* Start *
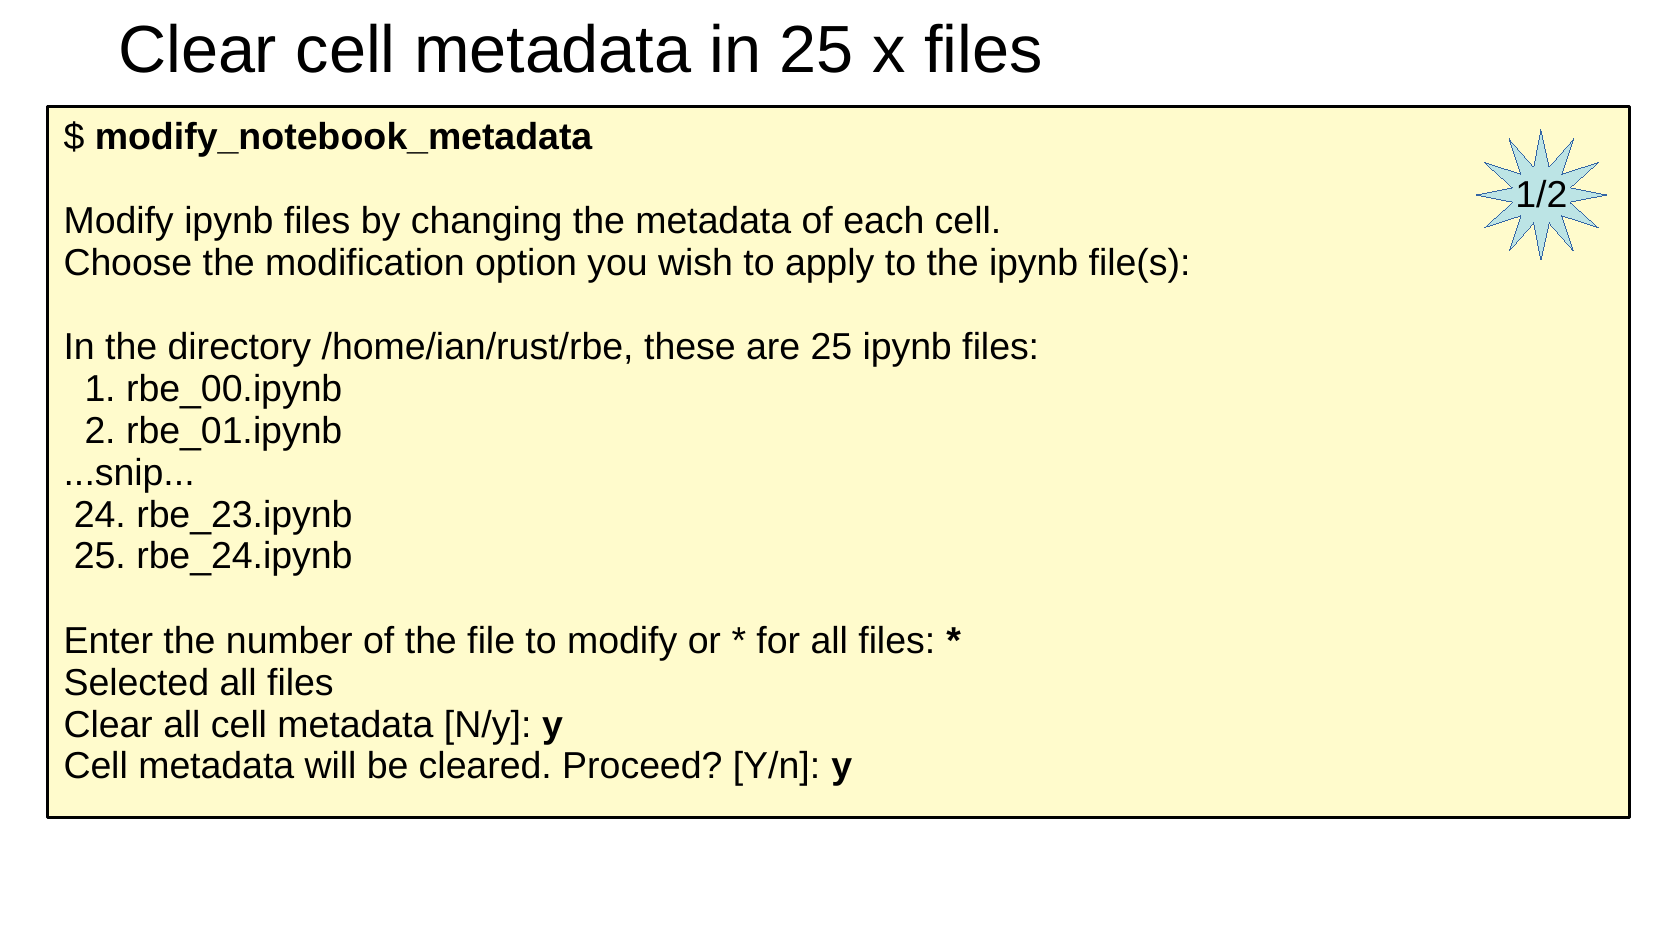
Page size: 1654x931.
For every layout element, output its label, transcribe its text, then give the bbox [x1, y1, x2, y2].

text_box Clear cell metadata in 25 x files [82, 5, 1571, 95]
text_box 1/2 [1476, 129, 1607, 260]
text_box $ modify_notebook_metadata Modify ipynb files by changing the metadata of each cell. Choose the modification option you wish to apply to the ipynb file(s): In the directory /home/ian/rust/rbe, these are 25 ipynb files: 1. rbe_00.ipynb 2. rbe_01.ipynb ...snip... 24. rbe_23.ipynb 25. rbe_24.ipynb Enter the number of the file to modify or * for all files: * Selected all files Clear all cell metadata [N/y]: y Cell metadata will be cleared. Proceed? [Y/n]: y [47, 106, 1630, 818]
* End *
* Start *
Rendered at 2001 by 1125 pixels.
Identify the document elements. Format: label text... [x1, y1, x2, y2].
* End *
=== WORK TO BE COMPLETED ===
Render the lines between the one containing "Page size: 1654x931." and the one containing "text_box $ modify_notebook_metadata", inclusive, as a Markdown table with a Number column holding each row's position and an Entry column holding the line. Skip any blank lines.

=== TASK SOLUTION ===
| Number | Entry |
|---|---|
| 1 | Page size: 1654x931. |
| 2 | For every layout element, output its label, transcribe its text, then give the bbox [x1, y1, x2, y2]. |
| 3 | text_box Clear cell metadata in 25 x files [82, 5, 1571, 95] |
| 4 | text_box 1/2 [1476, 129, 1607, 260] |
| 5 | text_box $ modify_notebook_metadata Modify ipynb files by changing the metadata of each cell. Choose the modification option you wish to apply to the ipynb file(s): In the directory /home/ian/rust/rbe, these are 25 ipynb files: 1. rbe_00.ipynb 2. rbe_01.ipynb ...snip... 24. rbe_23.ipynb 25. rbe_24.ipynb Enter the number of the file to modify or * for all files: * Selected all files Clear all cell metadata [N/y]: y Cell metadata will be cleared. Proceed? [Y/n]: y [47, 106, 1630, 818] |